_Goal of the exercise:_ Beginning with the first line, please return the entries exactly through the line that contains "number: | J12/4155/1993 |", and leave out all later lines.

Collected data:
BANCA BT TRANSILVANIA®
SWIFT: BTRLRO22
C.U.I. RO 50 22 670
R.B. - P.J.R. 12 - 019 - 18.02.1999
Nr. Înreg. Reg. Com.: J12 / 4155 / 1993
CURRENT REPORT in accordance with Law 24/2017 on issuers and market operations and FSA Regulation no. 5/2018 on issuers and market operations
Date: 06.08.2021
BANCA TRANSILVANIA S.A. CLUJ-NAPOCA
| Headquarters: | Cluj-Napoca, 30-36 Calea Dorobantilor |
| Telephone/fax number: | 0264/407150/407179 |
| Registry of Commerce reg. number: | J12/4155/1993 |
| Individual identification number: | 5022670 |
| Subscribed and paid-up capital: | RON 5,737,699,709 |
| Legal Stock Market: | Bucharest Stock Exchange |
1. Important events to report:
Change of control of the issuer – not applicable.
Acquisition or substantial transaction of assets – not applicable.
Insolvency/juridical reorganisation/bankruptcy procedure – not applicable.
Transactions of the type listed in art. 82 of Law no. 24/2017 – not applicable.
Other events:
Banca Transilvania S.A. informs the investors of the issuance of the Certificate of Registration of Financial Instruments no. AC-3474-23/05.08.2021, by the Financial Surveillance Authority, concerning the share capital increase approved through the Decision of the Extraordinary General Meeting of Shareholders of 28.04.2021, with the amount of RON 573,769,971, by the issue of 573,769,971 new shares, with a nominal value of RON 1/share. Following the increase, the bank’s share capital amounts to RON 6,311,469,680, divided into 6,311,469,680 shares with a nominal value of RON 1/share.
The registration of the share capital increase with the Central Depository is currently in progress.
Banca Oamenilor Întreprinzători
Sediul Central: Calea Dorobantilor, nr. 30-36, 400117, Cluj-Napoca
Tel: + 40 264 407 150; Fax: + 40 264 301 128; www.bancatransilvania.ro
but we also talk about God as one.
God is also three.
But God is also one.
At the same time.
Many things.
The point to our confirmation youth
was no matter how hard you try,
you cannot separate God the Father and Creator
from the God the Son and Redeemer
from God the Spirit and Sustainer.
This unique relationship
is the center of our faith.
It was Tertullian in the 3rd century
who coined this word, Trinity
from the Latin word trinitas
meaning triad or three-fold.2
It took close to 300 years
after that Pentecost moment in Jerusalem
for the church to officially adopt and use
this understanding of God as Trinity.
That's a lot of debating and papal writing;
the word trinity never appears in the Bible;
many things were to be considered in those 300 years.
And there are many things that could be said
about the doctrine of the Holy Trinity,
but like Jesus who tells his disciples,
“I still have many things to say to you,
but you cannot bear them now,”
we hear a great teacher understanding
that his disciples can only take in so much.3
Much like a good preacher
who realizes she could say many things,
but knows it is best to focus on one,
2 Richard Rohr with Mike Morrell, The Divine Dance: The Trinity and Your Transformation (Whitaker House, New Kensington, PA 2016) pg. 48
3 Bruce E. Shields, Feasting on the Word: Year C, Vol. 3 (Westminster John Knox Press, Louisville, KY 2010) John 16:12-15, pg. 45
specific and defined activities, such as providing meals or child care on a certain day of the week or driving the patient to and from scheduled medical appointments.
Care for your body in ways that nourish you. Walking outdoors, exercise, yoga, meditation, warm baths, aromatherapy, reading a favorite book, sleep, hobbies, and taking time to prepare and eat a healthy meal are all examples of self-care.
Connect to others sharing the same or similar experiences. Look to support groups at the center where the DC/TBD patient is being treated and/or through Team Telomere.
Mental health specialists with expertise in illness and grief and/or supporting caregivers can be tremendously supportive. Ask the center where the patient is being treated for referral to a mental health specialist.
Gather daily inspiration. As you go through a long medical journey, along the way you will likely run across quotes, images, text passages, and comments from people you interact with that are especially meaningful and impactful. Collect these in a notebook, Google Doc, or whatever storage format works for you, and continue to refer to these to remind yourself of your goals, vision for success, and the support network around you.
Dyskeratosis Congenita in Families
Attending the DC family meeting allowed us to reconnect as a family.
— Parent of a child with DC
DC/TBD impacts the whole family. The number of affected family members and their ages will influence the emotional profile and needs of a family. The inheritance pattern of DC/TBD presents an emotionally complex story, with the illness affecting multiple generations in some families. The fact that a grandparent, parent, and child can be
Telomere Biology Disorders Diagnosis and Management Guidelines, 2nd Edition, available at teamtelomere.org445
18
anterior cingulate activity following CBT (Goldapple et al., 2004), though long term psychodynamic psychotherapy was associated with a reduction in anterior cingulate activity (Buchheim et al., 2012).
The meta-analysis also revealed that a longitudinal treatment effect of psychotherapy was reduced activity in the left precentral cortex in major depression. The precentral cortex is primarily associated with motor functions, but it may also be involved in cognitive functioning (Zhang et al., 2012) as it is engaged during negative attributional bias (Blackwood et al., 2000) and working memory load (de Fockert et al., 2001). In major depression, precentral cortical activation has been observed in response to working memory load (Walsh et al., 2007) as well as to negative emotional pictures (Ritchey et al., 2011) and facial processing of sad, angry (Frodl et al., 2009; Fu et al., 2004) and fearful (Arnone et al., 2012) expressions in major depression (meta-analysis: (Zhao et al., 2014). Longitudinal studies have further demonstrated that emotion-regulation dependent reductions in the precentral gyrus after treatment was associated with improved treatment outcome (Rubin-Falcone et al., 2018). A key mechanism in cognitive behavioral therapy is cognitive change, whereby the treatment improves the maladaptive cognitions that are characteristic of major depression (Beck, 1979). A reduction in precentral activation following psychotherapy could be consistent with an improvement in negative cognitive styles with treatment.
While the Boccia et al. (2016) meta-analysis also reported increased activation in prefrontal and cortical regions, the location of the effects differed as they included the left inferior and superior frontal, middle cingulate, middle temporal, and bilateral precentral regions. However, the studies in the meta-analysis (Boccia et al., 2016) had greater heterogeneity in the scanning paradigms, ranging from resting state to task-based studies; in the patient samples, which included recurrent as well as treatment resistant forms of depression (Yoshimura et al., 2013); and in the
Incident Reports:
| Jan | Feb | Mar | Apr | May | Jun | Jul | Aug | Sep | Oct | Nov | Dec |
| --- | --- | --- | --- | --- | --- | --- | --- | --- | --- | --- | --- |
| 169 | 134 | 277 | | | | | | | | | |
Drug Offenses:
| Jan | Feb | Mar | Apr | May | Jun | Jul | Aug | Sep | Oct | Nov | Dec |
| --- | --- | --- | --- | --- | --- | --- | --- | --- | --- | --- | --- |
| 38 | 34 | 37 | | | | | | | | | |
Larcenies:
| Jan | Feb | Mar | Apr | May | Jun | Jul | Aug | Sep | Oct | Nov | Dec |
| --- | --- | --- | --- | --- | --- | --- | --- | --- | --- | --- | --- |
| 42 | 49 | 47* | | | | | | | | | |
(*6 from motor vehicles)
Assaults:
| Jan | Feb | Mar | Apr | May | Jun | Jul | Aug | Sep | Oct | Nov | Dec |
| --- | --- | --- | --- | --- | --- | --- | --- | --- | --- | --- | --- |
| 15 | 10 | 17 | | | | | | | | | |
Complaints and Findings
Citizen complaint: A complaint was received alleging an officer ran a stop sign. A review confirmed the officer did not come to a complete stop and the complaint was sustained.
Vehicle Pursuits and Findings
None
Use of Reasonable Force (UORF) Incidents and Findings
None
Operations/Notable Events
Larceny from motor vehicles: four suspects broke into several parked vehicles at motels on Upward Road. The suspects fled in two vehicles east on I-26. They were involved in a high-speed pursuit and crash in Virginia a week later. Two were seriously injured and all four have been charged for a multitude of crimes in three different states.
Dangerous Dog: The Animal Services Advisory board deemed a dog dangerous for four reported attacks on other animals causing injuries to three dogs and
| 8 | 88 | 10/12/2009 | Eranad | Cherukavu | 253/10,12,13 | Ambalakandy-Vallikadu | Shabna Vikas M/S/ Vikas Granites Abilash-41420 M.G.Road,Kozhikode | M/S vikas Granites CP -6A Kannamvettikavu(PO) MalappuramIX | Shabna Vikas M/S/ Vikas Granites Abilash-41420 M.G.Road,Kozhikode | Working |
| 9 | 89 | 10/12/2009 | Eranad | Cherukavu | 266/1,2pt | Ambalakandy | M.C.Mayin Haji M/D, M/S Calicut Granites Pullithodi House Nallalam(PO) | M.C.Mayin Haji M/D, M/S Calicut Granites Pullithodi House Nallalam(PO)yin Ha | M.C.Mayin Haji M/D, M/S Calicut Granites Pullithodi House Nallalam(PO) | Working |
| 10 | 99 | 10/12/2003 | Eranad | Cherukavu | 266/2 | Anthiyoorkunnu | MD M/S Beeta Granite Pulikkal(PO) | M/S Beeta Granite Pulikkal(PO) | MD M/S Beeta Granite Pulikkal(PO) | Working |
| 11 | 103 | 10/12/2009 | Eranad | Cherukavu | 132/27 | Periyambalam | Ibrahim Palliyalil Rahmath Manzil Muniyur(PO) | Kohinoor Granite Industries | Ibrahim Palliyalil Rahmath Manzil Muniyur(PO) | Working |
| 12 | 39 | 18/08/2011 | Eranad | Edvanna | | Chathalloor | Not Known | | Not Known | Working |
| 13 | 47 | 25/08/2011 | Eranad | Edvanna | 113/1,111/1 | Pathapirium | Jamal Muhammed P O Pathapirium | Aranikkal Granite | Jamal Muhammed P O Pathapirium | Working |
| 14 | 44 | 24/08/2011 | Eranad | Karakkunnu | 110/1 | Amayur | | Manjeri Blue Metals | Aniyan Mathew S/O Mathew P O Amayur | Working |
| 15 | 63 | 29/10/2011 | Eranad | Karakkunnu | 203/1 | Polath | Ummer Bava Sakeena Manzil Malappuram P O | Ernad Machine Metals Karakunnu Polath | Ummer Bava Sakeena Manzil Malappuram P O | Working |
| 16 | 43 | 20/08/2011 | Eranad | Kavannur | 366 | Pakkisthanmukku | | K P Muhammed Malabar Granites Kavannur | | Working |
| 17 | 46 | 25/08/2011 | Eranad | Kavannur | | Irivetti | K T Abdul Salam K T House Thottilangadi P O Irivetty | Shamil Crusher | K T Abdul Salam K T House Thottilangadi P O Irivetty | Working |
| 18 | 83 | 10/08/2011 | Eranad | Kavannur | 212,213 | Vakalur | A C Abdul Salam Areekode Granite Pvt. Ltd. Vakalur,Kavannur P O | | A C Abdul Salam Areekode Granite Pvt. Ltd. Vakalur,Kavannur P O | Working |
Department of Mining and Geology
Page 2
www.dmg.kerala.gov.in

_Answer for the task:_
BANCA BT TRANSILVANIA®
SWIFT: BTRLRO22
C.U.I. RO 50 22 670
R.B. - P.J.R. 12 - 019 - 18.02.1999
Nr. Înreg. Reg. Com.: J12 / 4155 / 1993
CURRENT REPORT in accordance with Law 24/2017 on issuers and market operations and FSA Regulation no. 5/2018 on issuers and market operations
Date: 06.08.2021
BANCA TRANSILVANIA S.A. CLUJ-NAPOCA
| Headquarters: | Cluj-Napoca, 30-36 Calea Dorobantilor |
| Telephone/fax number: | 0264/407150/407179 |
| Registry of Commerce reg. number: | J12/4155/1993 |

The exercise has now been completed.